Tuesday, August 22, 2023

Data centers use significant amounts of electricity to power their thousands of servers. From the location of a data center to the placement of server racks, there are several actions that data center managers can take to improve the power usage effectiveness (PUE) of the data center.

The PUE of a data center is defined as the total amount of power delivered to the data center, divided by the amount of power used by the IT components. The lower the value, the more energy efficient the data center is. Of course, sourcing renewable power is an obvious first step. Still, other methods, such as increasing air inlet temperatures, optimizing power delivery, and utilizing the right system at the right time, can contribute to a greener data center.

Operate at higher temperatures

When using traditional air cooling mechanisms, the air entering the server (inlet temperature) is maintained by Computer Room Air Conditioning (CRAC). How air conditioning is used in a data center contributes the most to the PUE calculation. Reducing the amount of air conditioning significantly lowers the PUE and, thus, OPEX costs. Around the world, many data centers are keeping inlet temperatures too low. Data center operators can reduce power usage by increasing the inlet temperatures to the manufacturer’s recommended maximum value. Looking at the results from a recent survey of over 400 IT professionals and data center managers, there is a wide range of inlet temperatures, which indicates that most IT administrators are limiting the inlet temperature to less than the manufacturer’s “highest” limit.

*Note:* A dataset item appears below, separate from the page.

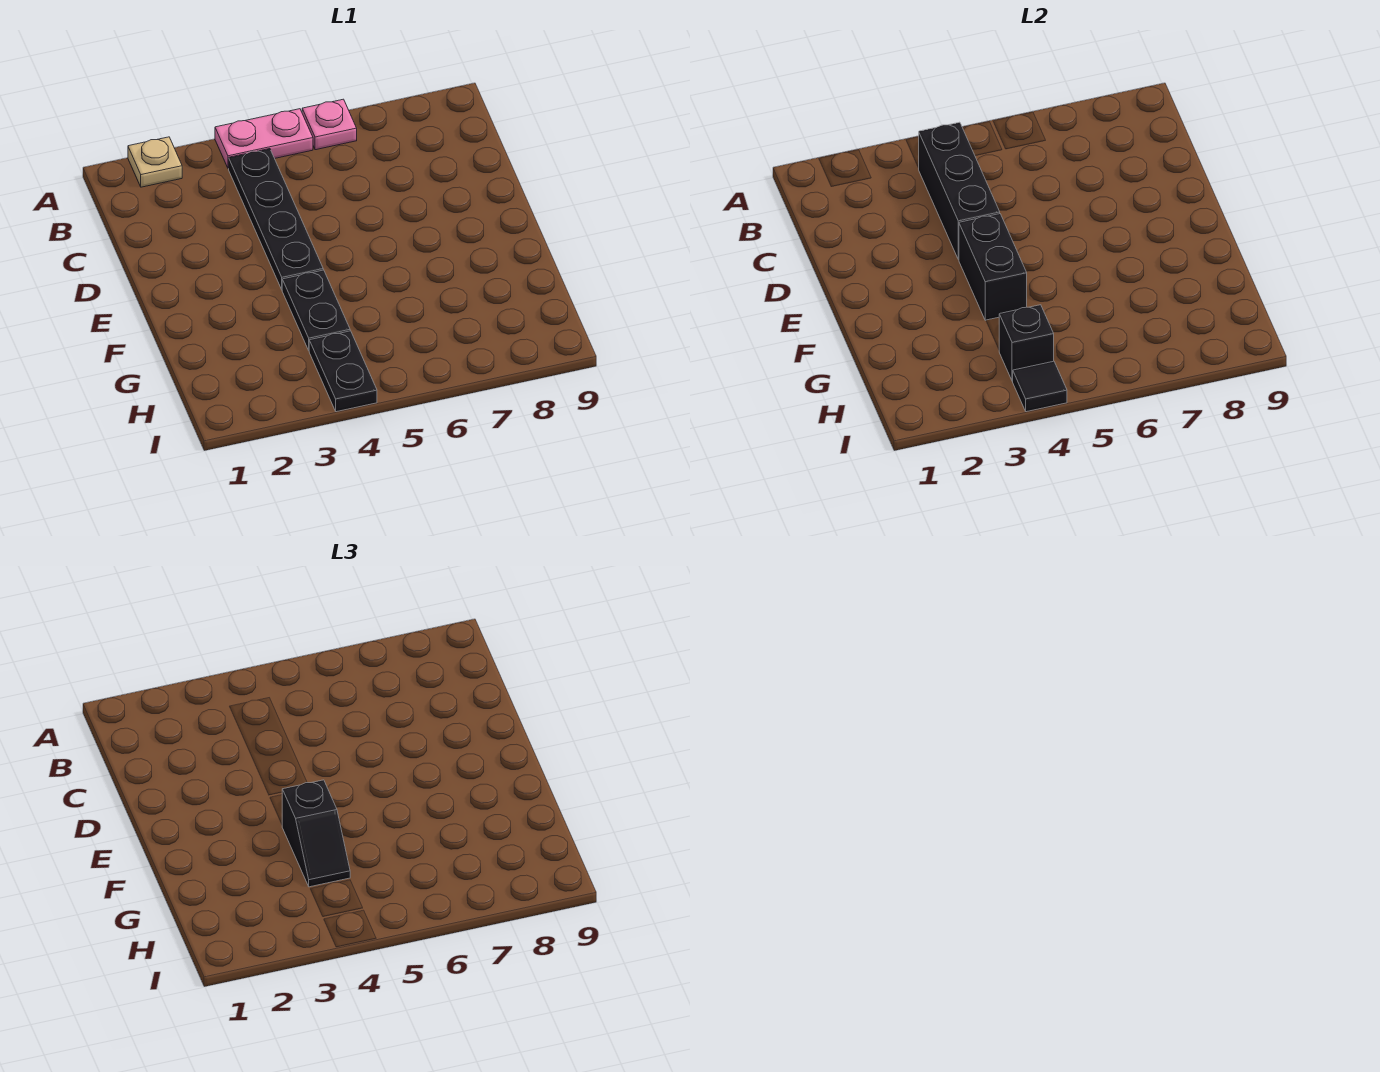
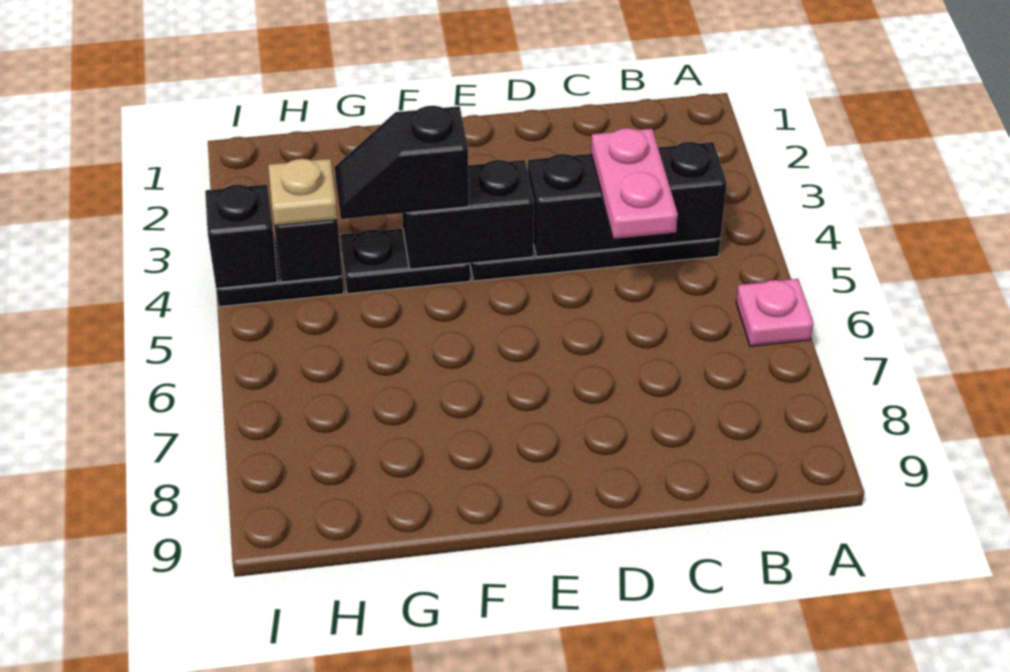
tan plate A2 level 1 -> tan plate H4 level 3
pink plate A4:A5 level 1 -> pink plate C4:C5 level 3
black tile I4 level 2 -> black brick I4 level 2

Capture heat at the source

CRAC is the most significant variable to optimize to lower overall PUE. The PUE of a data center can be significantly reduced when using liquid cooling solutions in particular. While the data center infrastructure may need to be modified or added to, the longer term OPEX savings will outweigh the initial costs.

Liquid Cooling

Liquid cooling of the CPUs and GPUs can significantly reduce the need for having CRAC units in data centers and the need to push air around. There are several different methods to use liquid cooling to reduce the need for forced air cooling.

Direct To Chip (DTC or D2C) Cooling

This method passes a cold liquid over the hot CPU or GPU. Since a liquid is much more efficient at removing and transporting heat than air is, the CPU or GPU can be kept within its thermal design power (TDP) envelope. This can lead to significant savings when scaled across thousands of systems in a medium to a large data center. Server with D2C Liquid Cooling installed.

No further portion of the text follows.